### What you should do
When a line of the entries contains the word "fromage", report that line.

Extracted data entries
= = = = =
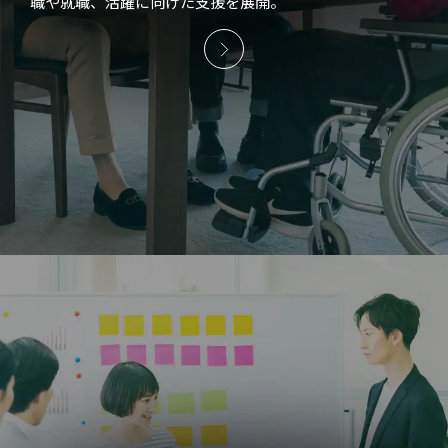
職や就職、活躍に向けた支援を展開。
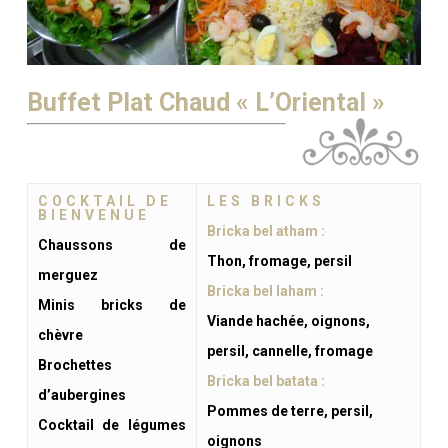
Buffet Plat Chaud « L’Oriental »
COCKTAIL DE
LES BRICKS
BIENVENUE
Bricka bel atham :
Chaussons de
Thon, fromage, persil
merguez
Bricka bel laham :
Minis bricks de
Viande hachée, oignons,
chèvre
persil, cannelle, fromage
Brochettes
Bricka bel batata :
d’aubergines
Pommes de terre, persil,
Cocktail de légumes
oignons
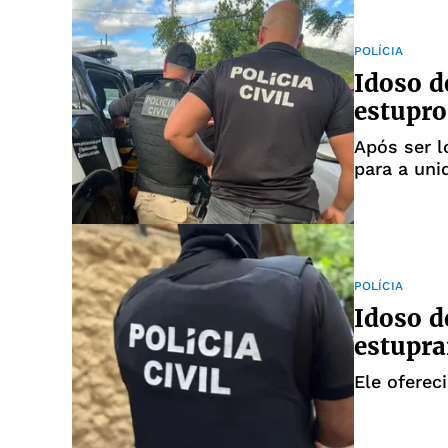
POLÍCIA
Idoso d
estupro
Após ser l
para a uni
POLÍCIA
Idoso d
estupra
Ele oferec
= = = = =
### Your solution
Thon, fromage, persil
persil, cannelle, fromage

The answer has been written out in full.